Arizona Republican Gov. Doug Ducey on Friday vetoed 22 bills, saying he will not sign anything until the legislature passes a budget.
The move angered Republicans and Democrats alike, with GOP members lashing out over Ducey's vetoes of bills that would have prohibited Critical Race Theory (CRT) training of government workers and another that would have prohibited mass mailing of ballots to voters who did not request them.
Ducey wrote on Twitter:
"Today, I vetoed 22 bills. Some are good policy, but with one month left until the end of the fiscal year, we need to focus first on passing a budget. That should be priority one. The other stuff can wait. Once the budget passes, I'm willing to consider some of these other issues. But until then, I will not be signing any additional bills. Let's focus on our jobs, get to work and pass the budget."
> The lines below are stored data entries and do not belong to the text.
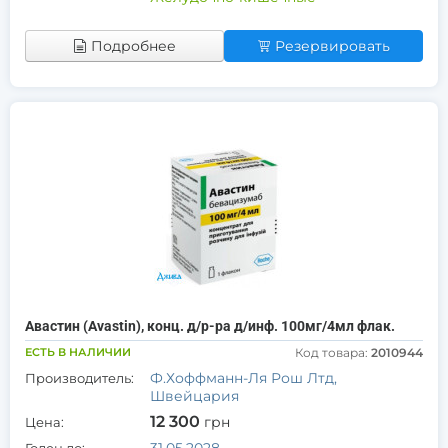
Подробнее
Резервировать
Авастин (Avastin), конц. д/р-ра д/инф. 100мг/4мл флак.
ЕСТЬ В НАЛИЧИИ
Код товара:
2010944
Ф.Хоффманн-Ля Рош Лтд,
Производитель:
Швейцария
12 300
грн
Цена:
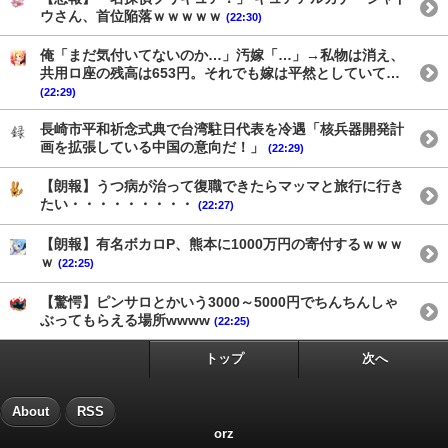
ウさん、首位陥落ｗｗｗｗｗ
(22:30)
俺「まだ気付いてないのか…」汚嫁「…」→私物は消え、
共用ロ座の残高は653円。それでも嫁は平然としていて…
(22:29)
長崎市平和祈念式典で台湾駐日代表を冷遇「核兵器開発計
画を拡張している中国の意向だ！」
(22:29)
【朗報】うつ病が治って復職できたらマッマと旅行に行き
たい・・・・・・・・・
(22:27)
【朗報】有名ボカロP、熊本に1000万円の寄付するｗｗｗ
ｗ
(22:25)
【驚愕】ピンサロとかいう3000～5000円でちんちんしゃ
ぶってもらえる場所wwww
(22:25)
トップ
次へ
About
RSS
orz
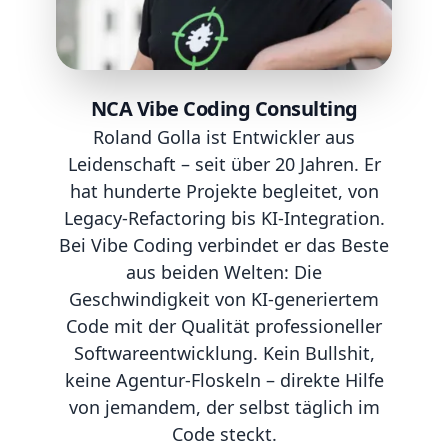
NCA Vibe Coding Consulting
Roland Golla ist Entwickler aus
Leidenschaft – seit über 20 Jahren. Er
hat hunderte Projekte begleitet, von
Legacy-Refactoring bis KI-Integration.
Bei Vibe Coding verbindet er das Beste
aus beiden Welten: Die
Geschwindigkeit von KI-generiertem
Code mit der Qualität professioneller
Softwareentwicklung. Kein Bullshit,
keine Agentur-Floskeln – direkte Hilfe
von jemandem, der selbst täglich im
Code steckt.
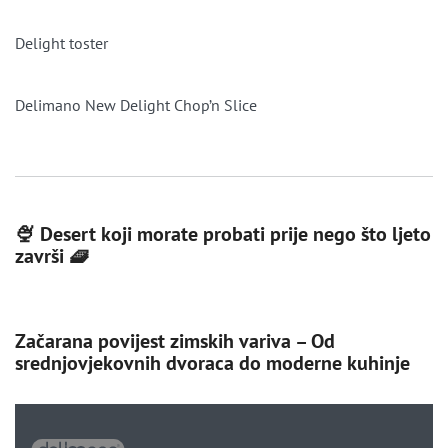
Delight toster
Delimano New Delight Chop’n Slice
🍨 Desert koji morate probati prije nego što ljeto
završi 🧇
Začarana povijest zimskih variva – Od
srednjovjekovnih dvoraca do moderne kuhinje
Republicans have only a one-vote majority in both houses of the legislature, and were unable to muster enough votes to pass the budget as talks fell apart last week over a flat-tax issue, the Arizona Mirror reported.
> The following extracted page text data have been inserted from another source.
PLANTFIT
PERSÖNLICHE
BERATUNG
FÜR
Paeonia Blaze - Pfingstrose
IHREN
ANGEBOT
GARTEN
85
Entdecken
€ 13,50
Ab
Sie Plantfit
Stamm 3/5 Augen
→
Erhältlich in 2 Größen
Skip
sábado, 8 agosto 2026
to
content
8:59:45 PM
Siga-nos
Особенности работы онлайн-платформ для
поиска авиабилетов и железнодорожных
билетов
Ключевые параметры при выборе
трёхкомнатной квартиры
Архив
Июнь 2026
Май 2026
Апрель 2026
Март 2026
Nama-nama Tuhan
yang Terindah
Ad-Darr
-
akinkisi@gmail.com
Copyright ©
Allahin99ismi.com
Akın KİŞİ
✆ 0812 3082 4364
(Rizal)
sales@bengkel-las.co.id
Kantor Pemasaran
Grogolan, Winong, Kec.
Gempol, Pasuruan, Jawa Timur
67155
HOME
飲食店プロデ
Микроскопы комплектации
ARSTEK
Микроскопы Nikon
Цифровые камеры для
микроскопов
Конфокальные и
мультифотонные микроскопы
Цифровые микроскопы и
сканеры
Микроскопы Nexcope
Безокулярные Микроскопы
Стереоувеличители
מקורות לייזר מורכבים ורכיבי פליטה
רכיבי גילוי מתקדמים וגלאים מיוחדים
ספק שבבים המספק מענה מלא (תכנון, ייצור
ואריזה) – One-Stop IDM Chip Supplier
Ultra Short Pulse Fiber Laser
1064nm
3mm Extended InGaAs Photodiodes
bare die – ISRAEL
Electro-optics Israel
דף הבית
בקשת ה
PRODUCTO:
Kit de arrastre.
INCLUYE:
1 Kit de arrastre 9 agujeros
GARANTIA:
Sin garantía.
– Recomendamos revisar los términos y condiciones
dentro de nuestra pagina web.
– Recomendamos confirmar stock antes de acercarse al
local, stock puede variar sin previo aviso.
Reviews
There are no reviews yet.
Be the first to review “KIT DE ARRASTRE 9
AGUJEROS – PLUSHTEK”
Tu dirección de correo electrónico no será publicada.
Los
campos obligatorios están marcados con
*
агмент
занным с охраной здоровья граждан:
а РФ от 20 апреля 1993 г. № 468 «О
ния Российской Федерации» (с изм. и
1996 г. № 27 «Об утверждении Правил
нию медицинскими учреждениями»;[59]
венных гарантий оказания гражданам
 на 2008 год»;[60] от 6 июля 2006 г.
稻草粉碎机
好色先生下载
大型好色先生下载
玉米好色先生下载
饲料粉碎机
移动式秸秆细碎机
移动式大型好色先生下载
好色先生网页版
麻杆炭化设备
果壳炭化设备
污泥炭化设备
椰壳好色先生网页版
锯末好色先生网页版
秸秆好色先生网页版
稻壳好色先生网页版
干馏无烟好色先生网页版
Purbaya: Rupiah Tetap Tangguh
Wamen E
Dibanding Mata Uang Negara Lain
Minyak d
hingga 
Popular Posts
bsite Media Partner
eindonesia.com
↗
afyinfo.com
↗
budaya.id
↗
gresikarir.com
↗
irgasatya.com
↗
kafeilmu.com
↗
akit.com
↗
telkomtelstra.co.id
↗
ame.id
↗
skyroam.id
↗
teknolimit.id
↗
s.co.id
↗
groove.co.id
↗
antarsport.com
"Truthfully, I'm not happy about it, but it's a civics lesson reminder that it takes 31-16-1 to be successful here; sometimes we forget about the one," House Speaker Rusty Bowers said. "I believe that the proposed budget is good, and I'm determined to keep working with our diverse caucus until there is unity to move forward. I'm optimistic that will happen soon."
Arizona Republican Party Chairwoman Kelli Ward called Ducey's vetoes "ridiculous," tweeting:
"Twenty two bills that the legislative branch worked all session on. Bills that went through the process & passed & went to the executive's desk. This tyrannical approach is dangerous to what #WeThePeople in AZ support. #ElectionIntegrity #StopCRT"
Senate Bill 1074 targeted Critical Race Theory. It would have prohibited any training for government employees involving racism and sexism "that presents any form of blame or judgment on the basis of race, ethnicity or sex."
House Bill 2792 would have made it a felony for an election official to send a ballot to a voter who did not request one. That bill, according to the Mirror, was written in response to Democratic election officials, including former Maricopa County Recorder Adrian Fontes, who tried to send early ballots to all voters during the COVID-19 pandemic of 2020.
Fontes was barred from carrying out his plan by a Maricopa County judge.
Among the other vetoed bills were one to put new requirements on how pregnant prison inmates are treated, one to allow certain sex offenders to petition for change of status after 10 years of non-offense, and one to require emergency shelter for homeless seniors.
Former Republican Arizona Gov. Jan Brewer issued similar ultimatums on non-budget legislation in 2012 and 2013.